NIH Panel Confirms Effectiveness of Total Knee Replacement http://www.nih.gov/news/pr/dec2003/od-10a.htm

NIH Consensus Development Conference on Total Knee Replacement December 8-10, 2003 Draft Statement: http://consensus.nih.gov/cons/117/117cdc_statement2.htm

AHRQ Evidence Report:http://www.ahrq.gov/clinic/epcsums/kneesum.htm

CMS
The Centers for Medicare and Medicaid Services (CMS) representative reported that CMS is currently discussing payment codes for bone morphogenetic proteins and extracorporal shock wave therapy.

American Joint Replacement Registry
The AAOS has reached a contractual agreement with a software company to extract data from hospital systems on total joint replacement procedures. The systems do not allow for an identification of the implant however, bar coding should capture the pertinent information. The pilot project will assess data from approximately thirteen sites and if the pilot is deemed successful, a national joint registry may be considered.

Antibiotic Bone Cement
Surgeons regularly use antibiotic bone cement in total joint arthroplasty and for other applications such as bone void filler during tumor surgery. However, AAOS is not aware of a consensus on the application, the amount of antibiotic, nor the type on antibiotic mixed with the bone cement. Several manufacturers have received market clearance for antibiotic bone cement products since May 2003. The AAOS will survey joint replacement specialists on antibiotic bone cement usage and report to the Forum in February 2004. At a recent AAHKS meeting, 40 % of members reported using antibiotic bone cement on primary hip or knee surgeries. European data suggest that antibiotic resistance is not problematic due to the use of these products.

AAOS Committees
Biological Implants Committee
The Biological Implants committee has officially added a seat on their committee designated for a tissue-banking expert. The committee will meet in the Washington, DC in mid-November to engage in discussions with FDA liaisons.

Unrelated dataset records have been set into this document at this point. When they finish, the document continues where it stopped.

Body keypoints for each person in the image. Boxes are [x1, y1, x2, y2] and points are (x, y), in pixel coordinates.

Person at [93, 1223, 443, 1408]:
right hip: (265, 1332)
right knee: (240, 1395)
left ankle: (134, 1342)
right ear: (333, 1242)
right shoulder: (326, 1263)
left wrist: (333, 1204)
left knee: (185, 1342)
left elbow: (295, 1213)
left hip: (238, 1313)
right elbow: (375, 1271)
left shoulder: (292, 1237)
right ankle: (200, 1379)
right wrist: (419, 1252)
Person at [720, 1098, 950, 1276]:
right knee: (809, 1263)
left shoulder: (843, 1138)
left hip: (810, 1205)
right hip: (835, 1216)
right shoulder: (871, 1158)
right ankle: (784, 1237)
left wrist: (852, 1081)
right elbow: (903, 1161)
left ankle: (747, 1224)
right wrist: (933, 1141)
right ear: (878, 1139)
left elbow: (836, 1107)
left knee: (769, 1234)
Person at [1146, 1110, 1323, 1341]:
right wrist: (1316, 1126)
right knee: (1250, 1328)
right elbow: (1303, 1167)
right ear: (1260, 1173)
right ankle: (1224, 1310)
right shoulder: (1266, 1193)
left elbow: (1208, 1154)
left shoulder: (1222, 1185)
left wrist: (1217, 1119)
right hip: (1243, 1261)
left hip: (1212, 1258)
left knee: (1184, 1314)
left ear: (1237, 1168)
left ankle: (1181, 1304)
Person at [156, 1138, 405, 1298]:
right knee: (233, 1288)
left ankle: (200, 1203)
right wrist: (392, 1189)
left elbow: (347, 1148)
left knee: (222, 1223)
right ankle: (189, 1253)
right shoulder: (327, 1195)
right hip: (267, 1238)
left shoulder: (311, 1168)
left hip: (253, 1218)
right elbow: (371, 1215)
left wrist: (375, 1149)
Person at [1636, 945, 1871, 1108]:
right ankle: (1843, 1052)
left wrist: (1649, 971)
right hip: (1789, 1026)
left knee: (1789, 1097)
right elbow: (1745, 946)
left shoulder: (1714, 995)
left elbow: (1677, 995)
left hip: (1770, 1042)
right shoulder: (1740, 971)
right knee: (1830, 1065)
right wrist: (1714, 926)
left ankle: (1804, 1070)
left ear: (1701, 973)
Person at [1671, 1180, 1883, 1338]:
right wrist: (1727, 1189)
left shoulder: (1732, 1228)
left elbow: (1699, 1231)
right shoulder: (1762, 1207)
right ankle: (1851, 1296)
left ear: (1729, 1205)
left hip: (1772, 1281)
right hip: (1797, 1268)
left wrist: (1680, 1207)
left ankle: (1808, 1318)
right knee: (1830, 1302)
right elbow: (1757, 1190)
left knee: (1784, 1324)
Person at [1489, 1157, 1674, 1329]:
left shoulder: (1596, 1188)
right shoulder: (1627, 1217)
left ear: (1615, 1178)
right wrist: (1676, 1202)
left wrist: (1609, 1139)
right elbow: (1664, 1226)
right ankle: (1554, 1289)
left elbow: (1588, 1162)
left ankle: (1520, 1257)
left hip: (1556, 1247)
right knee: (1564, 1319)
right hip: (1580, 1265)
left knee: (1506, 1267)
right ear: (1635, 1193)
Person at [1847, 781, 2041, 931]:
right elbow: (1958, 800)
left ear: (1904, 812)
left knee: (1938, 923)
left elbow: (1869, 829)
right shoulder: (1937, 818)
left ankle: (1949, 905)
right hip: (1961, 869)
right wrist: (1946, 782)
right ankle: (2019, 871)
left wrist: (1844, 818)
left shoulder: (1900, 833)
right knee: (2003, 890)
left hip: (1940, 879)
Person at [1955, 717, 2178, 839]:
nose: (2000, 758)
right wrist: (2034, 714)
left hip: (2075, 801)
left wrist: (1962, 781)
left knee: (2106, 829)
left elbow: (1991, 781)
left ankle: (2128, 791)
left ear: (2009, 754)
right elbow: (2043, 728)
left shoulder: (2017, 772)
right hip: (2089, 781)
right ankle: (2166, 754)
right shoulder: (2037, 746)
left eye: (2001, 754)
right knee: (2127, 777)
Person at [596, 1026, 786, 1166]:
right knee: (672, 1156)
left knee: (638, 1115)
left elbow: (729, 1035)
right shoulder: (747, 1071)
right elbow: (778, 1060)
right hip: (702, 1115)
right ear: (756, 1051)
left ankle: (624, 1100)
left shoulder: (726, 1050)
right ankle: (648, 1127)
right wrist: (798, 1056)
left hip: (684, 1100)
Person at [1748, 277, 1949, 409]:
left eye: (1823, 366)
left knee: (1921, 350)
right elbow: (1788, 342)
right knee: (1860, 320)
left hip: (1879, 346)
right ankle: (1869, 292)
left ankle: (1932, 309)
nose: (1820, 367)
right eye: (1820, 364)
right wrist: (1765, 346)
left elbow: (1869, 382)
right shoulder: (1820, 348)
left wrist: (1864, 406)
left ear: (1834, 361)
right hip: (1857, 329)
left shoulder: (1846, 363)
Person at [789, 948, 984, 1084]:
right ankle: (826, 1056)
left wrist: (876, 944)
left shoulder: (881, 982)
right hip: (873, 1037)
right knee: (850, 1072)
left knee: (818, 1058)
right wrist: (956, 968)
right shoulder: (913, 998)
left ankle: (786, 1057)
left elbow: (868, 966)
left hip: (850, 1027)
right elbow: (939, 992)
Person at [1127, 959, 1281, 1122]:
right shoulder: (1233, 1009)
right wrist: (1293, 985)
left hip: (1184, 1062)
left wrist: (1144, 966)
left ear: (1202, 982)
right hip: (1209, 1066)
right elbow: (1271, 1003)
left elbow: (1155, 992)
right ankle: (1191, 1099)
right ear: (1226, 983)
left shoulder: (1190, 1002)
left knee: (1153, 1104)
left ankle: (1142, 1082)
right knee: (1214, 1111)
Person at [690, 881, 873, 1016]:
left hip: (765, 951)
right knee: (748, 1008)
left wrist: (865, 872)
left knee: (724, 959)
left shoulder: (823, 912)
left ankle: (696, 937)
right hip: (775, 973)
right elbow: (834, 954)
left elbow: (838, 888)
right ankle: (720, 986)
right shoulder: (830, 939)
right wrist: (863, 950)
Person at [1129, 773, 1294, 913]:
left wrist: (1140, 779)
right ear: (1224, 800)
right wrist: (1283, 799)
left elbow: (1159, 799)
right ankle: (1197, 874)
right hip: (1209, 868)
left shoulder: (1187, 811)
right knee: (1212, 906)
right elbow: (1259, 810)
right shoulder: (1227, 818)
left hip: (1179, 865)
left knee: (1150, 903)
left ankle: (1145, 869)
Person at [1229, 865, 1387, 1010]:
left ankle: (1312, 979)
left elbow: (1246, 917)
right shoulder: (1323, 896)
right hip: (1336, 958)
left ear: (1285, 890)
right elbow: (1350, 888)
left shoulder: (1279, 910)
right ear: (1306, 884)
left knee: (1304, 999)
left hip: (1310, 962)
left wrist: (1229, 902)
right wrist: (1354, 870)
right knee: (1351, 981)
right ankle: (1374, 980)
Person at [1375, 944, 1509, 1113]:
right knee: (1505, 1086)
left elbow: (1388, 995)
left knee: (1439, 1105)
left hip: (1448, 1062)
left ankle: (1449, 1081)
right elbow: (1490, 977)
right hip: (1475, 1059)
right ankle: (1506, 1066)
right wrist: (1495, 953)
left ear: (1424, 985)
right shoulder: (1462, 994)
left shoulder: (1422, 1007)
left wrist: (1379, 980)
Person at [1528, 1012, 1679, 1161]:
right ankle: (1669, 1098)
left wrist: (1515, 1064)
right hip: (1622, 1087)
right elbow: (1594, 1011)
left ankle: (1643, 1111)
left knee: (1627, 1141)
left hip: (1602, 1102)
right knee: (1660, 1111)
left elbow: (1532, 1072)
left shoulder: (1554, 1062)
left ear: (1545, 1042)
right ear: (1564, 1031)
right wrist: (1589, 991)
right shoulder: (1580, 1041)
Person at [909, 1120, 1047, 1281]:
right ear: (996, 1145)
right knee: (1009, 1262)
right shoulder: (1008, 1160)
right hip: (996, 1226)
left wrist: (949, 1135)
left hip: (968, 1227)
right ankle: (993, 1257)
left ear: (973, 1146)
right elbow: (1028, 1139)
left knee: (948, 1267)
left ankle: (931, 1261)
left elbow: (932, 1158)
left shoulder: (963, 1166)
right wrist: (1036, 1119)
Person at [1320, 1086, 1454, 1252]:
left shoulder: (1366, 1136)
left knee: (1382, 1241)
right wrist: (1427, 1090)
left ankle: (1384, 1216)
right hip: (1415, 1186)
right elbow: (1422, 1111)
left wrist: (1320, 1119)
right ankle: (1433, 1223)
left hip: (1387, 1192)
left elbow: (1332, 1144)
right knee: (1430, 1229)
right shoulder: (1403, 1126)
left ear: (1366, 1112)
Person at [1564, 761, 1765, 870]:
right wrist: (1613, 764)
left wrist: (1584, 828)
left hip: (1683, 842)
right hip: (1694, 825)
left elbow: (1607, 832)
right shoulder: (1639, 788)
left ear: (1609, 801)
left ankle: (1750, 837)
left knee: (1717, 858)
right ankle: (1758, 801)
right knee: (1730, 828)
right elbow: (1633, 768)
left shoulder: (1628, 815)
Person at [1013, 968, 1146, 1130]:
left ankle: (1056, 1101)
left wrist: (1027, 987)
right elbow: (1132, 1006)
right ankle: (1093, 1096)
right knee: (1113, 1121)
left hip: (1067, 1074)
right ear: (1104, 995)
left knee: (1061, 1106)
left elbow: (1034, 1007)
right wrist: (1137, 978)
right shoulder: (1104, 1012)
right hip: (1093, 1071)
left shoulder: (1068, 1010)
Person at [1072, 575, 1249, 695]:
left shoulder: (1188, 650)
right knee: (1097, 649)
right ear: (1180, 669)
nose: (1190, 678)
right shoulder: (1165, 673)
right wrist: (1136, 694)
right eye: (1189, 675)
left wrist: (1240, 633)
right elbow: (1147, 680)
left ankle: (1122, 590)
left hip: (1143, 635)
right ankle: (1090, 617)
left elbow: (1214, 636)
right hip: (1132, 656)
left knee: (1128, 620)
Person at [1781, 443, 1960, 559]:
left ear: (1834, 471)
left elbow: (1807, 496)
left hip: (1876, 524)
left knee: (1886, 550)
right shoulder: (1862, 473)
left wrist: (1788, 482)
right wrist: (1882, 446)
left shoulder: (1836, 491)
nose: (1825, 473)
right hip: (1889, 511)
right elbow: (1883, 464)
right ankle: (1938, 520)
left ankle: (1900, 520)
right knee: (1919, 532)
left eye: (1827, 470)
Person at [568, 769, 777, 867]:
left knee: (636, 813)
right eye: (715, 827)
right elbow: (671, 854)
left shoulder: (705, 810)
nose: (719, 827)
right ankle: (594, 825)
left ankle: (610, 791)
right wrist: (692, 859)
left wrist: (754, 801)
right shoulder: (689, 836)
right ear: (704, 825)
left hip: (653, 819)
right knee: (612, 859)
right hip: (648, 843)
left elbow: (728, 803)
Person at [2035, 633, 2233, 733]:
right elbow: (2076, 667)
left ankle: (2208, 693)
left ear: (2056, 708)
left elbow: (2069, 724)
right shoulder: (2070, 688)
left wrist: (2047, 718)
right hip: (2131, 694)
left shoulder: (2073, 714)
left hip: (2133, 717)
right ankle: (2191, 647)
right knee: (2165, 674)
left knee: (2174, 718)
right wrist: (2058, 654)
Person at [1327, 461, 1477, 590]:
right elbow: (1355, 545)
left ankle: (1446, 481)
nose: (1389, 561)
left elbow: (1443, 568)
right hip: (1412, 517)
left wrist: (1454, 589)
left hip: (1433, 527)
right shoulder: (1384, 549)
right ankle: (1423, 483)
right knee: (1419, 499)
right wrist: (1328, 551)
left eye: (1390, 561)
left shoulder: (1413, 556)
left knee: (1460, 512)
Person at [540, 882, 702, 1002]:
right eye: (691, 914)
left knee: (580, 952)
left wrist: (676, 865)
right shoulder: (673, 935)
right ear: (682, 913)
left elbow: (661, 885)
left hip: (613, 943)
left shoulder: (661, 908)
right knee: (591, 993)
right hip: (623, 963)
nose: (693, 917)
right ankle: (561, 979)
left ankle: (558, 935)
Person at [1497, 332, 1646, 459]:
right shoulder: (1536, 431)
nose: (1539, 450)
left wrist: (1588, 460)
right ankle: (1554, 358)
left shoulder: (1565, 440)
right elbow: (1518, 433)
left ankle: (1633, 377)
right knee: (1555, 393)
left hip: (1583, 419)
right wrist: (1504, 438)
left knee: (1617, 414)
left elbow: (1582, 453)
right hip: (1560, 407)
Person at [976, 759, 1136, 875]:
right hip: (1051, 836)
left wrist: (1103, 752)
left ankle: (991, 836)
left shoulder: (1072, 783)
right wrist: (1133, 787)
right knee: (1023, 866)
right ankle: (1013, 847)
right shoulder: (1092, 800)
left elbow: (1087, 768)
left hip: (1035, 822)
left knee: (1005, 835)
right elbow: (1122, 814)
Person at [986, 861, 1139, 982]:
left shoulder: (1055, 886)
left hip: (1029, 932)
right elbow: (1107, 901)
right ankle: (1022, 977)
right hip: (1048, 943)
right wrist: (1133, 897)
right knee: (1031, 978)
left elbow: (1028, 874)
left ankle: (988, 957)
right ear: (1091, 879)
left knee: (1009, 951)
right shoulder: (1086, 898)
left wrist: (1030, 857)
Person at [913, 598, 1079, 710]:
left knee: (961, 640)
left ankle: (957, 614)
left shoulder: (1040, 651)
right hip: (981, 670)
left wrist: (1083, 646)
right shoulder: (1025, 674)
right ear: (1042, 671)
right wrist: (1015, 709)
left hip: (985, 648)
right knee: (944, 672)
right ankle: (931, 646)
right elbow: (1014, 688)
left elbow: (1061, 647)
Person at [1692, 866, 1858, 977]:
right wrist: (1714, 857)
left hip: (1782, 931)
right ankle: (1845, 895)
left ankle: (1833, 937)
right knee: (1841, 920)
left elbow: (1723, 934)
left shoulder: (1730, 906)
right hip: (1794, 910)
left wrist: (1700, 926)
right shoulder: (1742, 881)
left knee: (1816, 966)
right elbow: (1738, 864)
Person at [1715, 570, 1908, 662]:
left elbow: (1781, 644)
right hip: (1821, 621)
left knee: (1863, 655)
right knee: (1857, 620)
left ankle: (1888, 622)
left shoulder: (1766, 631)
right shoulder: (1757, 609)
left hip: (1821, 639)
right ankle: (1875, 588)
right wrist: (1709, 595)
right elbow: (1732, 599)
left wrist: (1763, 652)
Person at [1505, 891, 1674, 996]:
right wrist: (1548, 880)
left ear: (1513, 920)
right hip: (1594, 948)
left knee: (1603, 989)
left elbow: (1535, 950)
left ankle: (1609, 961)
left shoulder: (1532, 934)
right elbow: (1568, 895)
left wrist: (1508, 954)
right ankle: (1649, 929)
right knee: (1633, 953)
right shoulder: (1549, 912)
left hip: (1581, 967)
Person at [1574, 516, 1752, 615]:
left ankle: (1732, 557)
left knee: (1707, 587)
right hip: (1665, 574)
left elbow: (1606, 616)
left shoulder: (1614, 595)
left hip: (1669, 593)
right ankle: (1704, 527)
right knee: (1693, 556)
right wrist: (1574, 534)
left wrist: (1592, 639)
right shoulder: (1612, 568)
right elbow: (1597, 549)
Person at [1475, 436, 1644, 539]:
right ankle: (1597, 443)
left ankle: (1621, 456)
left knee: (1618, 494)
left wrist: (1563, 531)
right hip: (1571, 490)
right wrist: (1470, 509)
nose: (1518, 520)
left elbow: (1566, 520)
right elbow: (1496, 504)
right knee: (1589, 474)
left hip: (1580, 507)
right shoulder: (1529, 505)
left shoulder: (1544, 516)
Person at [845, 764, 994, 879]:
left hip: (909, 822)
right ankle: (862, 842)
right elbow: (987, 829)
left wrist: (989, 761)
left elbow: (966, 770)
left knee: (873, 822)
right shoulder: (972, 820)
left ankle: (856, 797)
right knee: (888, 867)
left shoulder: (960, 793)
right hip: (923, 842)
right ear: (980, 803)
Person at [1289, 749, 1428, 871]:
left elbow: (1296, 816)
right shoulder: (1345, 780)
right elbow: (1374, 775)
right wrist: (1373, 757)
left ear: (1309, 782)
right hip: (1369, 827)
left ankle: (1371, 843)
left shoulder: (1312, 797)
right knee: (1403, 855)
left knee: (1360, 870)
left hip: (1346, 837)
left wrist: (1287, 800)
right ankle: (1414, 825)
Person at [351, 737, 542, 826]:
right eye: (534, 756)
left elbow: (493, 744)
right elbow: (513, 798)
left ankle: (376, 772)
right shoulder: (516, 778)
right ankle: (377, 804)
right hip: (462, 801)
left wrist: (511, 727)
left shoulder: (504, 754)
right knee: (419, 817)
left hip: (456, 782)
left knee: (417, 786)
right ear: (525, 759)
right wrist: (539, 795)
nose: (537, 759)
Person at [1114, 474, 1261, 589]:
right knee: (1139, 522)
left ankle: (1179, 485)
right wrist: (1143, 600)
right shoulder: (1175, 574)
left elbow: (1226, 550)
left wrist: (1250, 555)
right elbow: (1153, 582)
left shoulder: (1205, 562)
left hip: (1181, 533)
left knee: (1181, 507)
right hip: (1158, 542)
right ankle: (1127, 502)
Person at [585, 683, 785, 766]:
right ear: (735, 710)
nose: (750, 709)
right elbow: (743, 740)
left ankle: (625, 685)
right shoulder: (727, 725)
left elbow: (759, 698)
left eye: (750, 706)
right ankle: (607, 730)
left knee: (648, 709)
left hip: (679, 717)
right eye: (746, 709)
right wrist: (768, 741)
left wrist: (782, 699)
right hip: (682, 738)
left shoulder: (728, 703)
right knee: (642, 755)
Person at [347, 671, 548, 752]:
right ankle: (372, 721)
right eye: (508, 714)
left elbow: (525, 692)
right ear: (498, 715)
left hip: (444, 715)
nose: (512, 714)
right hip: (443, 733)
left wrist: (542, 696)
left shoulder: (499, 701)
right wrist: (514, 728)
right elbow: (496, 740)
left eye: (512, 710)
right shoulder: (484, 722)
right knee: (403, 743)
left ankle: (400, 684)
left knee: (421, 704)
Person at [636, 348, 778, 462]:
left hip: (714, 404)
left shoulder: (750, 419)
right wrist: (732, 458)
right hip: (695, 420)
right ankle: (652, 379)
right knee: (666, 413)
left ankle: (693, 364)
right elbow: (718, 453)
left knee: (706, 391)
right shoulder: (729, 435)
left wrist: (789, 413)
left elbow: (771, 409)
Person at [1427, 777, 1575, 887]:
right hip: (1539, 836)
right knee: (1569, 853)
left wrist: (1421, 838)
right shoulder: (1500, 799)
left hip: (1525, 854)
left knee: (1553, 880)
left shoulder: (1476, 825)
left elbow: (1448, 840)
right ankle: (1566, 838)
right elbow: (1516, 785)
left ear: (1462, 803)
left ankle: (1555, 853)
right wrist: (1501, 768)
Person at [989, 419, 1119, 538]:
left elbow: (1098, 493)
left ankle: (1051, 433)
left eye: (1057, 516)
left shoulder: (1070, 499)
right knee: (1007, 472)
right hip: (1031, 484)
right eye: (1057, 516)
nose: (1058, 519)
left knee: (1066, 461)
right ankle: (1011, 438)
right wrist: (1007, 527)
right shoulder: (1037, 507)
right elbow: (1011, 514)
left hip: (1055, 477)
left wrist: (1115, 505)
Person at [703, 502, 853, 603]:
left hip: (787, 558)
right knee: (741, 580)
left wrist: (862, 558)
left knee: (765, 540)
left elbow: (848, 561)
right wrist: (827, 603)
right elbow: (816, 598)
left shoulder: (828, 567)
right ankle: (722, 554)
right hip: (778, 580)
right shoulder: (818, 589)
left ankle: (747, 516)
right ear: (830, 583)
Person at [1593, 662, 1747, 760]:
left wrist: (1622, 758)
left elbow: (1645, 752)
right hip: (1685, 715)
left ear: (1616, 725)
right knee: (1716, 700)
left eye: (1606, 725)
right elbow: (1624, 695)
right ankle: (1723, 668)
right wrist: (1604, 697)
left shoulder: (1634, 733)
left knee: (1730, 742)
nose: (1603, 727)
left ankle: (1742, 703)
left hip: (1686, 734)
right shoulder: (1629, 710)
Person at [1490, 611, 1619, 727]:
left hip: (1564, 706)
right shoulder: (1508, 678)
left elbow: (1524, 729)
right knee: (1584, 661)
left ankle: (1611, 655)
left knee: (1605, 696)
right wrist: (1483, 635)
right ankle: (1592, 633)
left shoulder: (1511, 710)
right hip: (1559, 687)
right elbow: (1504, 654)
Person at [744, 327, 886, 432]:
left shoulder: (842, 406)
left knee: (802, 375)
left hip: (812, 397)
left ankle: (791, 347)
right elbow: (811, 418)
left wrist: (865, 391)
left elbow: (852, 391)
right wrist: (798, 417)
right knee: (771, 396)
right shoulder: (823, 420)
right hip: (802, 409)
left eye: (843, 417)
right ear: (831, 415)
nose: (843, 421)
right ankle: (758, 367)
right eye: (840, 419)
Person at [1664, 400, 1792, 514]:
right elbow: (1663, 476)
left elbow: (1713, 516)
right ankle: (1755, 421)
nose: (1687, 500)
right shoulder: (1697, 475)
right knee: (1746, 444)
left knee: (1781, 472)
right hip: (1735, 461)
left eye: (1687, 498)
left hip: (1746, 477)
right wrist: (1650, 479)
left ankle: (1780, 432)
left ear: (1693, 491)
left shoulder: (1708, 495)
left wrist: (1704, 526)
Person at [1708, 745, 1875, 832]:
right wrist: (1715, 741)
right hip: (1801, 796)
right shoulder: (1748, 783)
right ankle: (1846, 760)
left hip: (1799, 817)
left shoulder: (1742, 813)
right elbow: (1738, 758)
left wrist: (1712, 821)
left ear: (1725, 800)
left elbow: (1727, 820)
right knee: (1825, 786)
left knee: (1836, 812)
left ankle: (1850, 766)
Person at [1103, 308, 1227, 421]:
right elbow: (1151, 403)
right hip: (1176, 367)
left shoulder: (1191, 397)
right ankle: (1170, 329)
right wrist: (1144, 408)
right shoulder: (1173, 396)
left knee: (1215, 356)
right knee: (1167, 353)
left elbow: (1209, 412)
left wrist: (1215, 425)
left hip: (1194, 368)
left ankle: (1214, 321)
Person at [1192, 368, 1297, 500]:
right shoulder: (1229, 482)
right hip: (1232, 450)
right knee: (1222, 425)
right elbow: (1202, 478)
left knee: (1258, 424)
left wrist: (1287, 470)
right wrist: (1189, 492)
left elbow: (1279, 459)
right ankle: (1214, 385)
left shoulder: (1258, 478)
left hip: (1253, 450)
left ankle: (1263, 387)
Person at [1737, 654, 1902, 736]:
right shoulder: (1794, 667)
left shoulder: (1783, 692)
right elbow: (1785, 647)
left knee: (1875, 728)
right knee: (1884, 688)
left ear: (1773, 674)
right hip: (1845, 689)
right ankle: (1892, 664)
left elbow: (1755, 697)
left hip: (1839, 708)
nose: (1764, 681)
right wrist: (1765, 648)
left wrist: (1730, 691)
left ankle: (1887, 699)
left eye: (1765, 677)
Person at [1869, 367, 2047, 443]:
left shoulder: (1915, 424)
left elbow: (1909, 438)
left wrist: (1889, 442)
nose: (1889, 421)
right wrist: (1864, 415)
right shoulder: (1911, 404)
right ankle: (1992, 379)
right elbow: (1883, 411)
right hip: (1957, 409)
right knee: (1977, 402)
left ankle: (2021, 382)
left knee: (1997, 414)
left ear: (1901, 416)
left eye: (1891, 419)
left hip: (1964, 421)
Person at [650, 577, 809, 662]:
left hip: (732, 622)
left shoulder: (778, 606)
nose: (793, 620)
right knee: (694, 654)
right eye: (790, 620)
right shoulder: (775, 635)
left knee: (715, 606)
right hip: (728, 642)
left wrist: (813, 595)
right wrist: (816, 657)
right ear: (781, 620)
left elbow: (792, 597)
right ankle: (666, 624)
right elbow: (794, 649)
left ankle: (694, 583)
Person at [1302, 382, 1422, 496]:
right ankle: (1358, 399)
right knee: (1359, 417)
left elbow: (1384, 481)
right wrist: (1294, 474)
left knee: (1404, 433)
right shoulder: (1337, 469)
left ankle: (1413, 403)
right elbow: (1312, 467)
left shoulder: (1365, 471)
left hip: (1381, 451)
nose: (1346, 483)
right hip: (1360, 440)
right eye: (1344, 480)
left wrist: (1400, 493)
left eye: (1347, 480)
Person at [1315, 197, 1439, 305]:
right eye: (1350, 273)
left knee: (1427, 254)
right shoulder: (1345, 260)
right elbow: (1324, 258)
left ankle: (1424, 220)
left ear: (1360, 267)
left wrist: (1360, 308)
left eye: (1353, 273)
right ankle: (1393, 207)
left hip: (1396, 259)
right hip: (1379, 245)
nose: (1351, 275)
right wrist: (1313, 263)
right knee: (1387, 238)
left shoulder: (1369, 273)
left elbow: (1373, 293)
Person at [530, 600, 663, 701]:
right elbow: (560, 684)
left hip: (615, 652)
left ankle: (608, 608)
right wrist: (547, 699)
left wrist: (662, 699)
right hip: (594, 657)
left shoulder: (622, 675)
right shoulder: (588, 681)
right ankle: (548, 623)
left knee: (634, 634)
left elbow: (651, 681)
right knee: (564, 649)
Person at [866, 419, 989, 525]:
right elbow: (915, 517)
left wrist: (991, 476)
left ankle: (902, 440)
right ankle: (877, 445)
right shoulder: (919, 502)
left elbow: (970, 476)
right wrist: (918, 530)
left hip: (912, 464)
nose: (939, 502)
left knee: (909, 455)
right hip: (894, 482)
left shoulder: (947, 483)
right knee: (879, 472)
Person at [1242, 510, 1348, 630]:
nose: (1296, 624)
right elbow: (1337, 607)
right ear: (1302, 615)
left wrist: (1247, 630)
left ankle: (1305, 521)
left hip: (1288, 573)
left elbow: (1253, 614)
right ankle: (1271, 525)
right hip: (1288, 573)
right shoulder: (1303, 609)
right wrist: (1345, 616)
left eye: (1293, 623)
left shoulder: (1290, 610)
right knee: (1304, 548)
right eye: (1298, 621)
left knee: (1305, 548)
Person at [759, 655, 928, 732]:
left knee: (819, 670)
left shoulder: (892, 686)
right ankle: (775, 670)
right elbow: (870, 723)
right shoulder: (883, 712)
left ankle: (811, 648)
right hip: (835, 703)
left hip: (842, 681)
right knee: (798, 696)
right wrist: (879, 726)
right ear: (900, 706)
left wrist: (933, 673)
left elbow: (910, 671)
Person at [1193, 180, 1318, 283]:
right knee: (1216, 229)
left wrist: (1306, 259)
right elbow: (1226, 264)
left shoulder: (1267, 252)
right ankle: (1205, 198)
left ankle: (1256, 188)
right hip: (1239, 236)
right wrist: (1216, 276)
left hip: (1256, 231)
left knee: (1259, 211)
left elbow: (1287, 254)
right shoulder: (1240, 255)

Three members of the AAOS Biological Implant committee are moderating symposia at the 2004 AAOS Annual Meeting. Symposia include: Commonly used Enhancers of Bone Healing, The Role of Pharmacological Agents in Fracture Healing and Implant Fixation, and Cell Based Therapies in Bone and Cartilage Repair. The committee also plans two scientific exhibits: one on xenotransplantation and a followup to last year’s allograft safety exhibit. The Biological Implants committee will host a retrospective exhibit of Dr. Marshall Urist’s contributions to medicine at the 2004 AAOS meeting in San Francisco, CA.

Biomedical Engineering Committee
The Biomedical Engineering committee continues to meet at the fall ASTM meeting. The committee is investigating computer-assisted surgery and assessing multiple ways to standardize the technologies. The committee will present an instructional course lecture on the mechanism of injury at the 2004 AAOS Annual Meeting in San Francisco, CA.

Future Agenda Items

• New Product Development particularly for small volume products.
• Chantilly Revisited subcommittee- will examine data from the 1995 Chantilly, VA conference vs. new data and assess what percentage of new product development is occurring overseas.